━━━━━ TEXT ━━━━━
You paint Wikipedia as being generally accurate. It is not. In the area of radio stations, my calculation is that about 75% or a bit over are inaccurate, missing details at best and just wrong at worst.
I only said that its design was unflawed and that it properly facilitated [the enforcement of] citing reliable sources for all statements of fact, giving it the ability to function as an invaluable source for verifiable knowledge. People who don't follow those standards, or vandals who even abuse the openness of the editing system to add things like "they need to change the format back because I hate the new one," don't disqualify Wikipedia of its value or viability according to my way of thinking. Those are consequences of Wikipedia existing outside the metaphorical gated community of private encyclopediadom -- i.e., expect to see occasional graffiti along the roads you drive, and occasional cases of poor pothole maintenance.
My defense of Wikipedia was simply a glass half full one: that something with imperfections shouldn't be abandoned and thrown out with the bathwater so hastily and scornfully, but rather, that those imperfections should be seen as opportunities for improvement by
you, the educated and factually-minded reader, when you encounter them. Wikipedia's design often yields excellence article quality-wise in cases of sufficiently popular articles where enough eyeballs are constantly reading and tweaking their text, including adding/improving citations and flagging/removing unverifiable claims. The fact outdated information appears in seldom-visited articles on topics like AM and FM radio stations -- which everyone here regularly acknowledges are dying out of the public's consciousness -- isn't a deign flaw to me, but a symptom that the site needs more people to care for it. If you're an expert in a subject whose articles are inordinately outdated, be the guy whose edits right that wrong.
━━━━━ RAW DATA ━━━━━
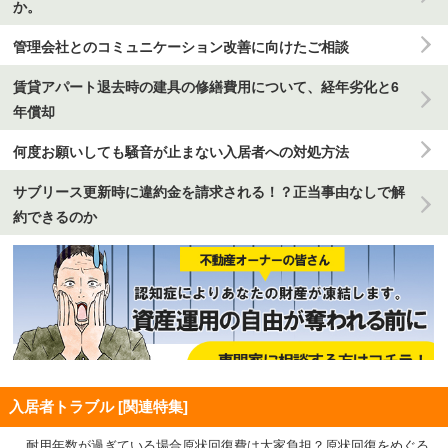
か。
管理会社とのコミュニケーション改善に向けたご相談
賃貸アパート退去時の建具の修繕費用について、経年劣化と6
年償却
何度お願いしても騒音が止まない入居者への対処方法
サブリース更新時に違約金を請求される！？正当事由なしで解
約できるのか
入居者トラブル [関連特集]
耐用年数が過ぎている場合原状回復費は大家負担？原状回復をめぐる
━━━━━
_EXERCISE BRIEF_.
Answer these questions from the text on Wikipedia's accuracy:
1. What proportion of Wikipedia articles on radio stations does the opening paragraph estimate to be inaccurate?
2. To what does the text compare the problems that arise because Wikipedia exists outside "the metaphorical gated community of private encyclopediadom"?
3. In which articles does Wikipedia's design often yield excellent quality?

_ANSWER BOX_.
1. About 75% or a bit over.
2. To occasional graffiti along the roads one drives and occasional cases of poor pothole maintenance.
3. In sufficiently popular articles, where enough readers are constantly reading and tweaking the text.